#### Dati forniti ####

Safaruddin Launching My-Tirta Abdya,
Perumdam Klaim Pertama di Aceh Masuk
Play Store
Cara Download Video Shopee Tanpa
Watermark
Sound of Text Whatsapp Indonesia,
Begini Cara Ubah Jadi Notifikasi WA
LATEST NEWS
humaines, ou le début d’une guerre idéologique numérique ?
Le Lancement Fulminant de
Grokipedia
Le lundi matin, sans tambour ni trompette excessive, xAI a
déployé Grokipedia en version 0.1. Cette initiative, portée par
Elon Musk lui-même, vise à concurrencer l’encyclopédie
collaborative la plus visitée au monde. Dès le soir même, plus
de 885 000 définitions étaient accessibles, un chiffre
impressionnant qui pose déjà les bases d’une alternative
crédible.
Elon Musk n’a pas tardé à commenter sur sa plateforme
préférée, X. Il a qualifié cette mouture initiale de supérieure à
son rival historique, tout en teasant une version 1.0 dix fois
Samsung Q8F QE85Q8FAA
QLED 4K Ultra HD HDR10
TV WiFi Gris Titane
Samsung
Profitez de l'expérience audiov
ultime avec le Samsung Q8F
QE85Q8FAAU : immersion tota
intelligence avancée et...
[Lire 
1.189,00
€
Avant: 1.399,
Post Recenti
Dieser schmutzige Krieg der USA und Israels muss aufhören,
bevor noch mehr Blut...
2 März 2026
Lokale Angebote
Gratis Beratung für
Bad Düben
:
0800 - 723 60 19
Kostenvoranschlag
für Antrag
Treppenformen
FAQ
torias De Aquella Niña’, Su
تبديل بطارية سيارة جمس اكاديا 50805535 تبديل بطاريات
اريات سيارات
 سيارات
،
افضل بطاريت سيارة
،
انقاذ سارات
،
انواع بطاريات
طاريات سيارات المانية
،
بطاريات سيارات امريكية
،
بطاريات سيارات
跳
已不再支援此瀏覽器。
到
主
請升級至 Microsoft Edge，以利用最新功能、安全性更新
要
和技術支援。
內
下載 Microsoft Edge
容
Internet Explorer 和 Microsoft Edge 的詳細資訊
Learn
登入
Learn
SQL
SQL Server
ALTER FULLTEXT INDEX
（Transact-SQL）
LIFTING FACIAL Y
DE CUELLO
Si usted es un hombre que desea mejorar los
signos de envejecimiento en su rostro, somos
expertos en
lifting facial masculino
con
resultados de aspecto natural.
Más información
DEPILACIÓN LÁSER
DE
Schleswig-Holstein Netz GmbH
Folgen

####

◆ **Istruzioni del compito**:
Elenchi ogni riga dei record riportati sopra in cui compare la parola "سيارات".

◆ **Risposta scritta**:
اريات سيارات
 سيارات
طاريات سيارات المانية
بطاريات سيارات امريكية
بطاريات سيارات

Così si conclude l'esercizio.